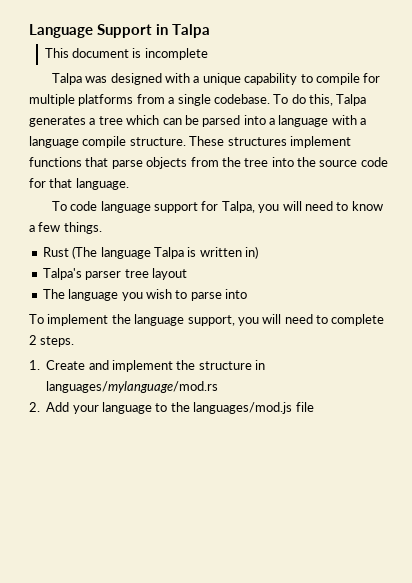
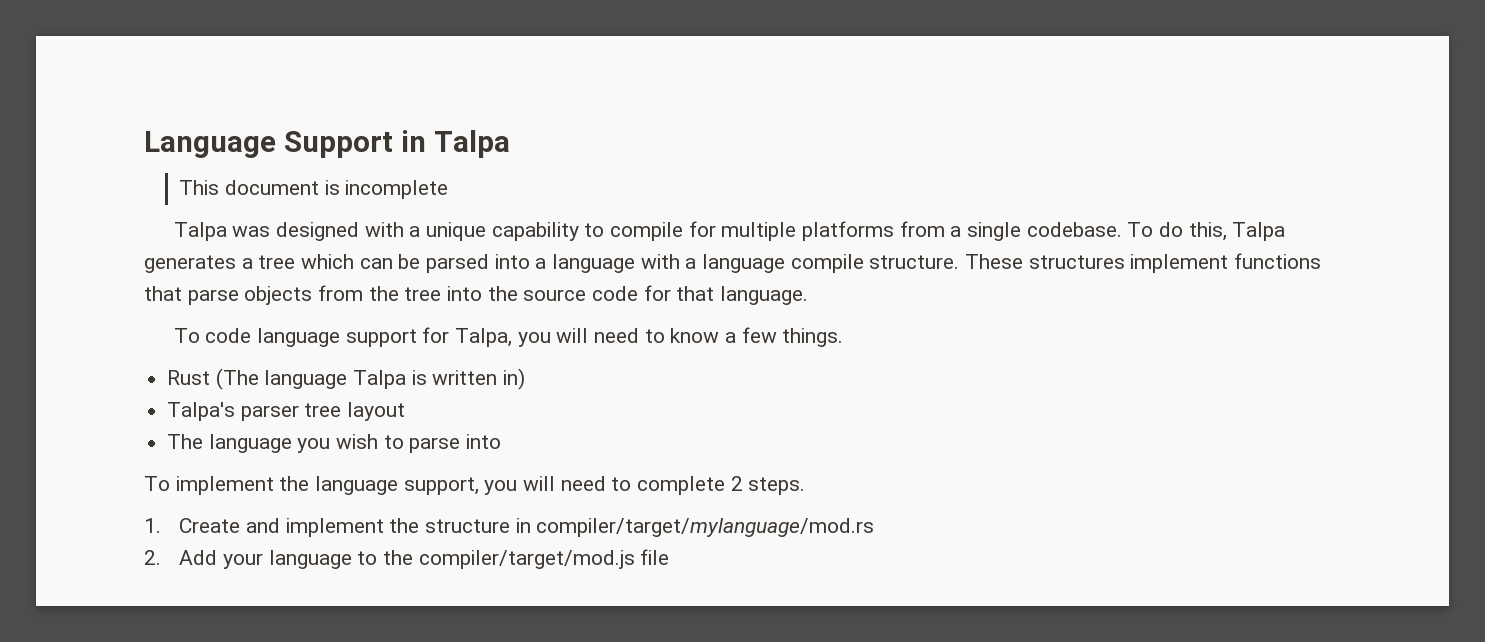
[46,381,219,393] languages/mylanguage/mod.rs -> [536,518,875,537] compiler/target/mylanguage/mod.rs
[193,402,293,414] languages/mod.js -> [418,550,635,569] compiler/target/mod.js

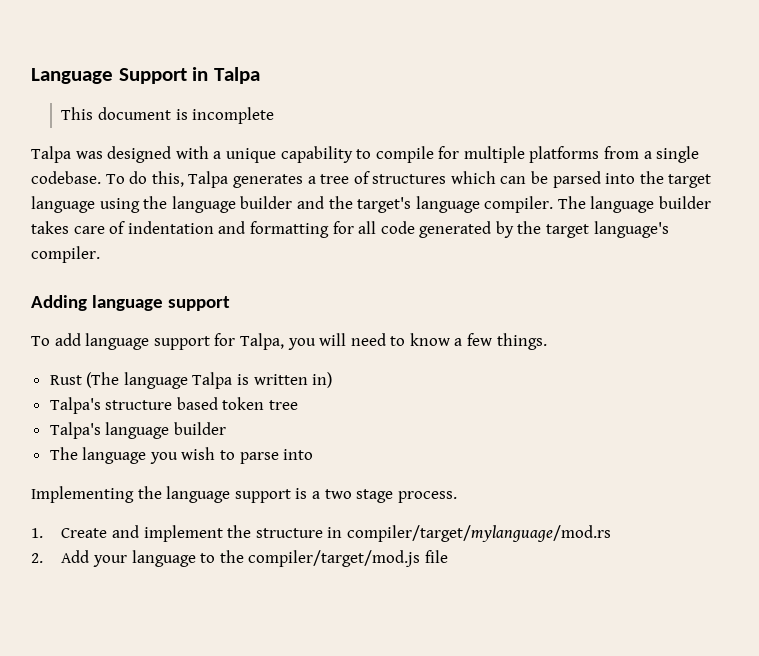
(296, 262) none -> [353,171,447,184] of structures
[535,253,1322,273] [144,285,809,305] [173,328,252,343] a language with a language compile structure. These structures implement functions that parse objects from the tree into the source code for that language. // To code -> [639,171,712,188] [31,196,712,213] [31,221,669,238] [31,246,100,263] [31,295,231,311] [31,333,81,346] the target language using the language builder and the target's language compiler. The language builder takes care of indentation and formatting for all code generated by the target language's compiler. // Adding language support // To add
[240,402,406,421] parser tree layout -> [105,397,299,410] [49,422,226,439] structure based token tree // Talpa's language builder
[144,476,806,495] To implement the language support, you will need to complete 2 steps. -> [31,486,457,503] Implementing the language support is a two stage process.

**What to do**. Lines of the listing above that contain the word "tree" should all be returned.

**Task output**.
[535,253,1322,273] [144,285,809,305] [173,328,252,343] a language with a language compile structure. These structures implement functions that parse objects from the tree into the source code for that language. // To code -> [639,171,712,188] [31,196,712,213] [31,221,669,238] [31,246,100,263] [31,295,231,311] [31,333,81,346] the target language using the language builder and the target's language compiler. The language builder takes care of indentation and formatting for all code generated by the target language's compiler. // Adding language support // To add
[240,402,406,421] parser tree layout -> [105,397,299,410] [49,422,226,439] structure based token tree // Talpa's language builder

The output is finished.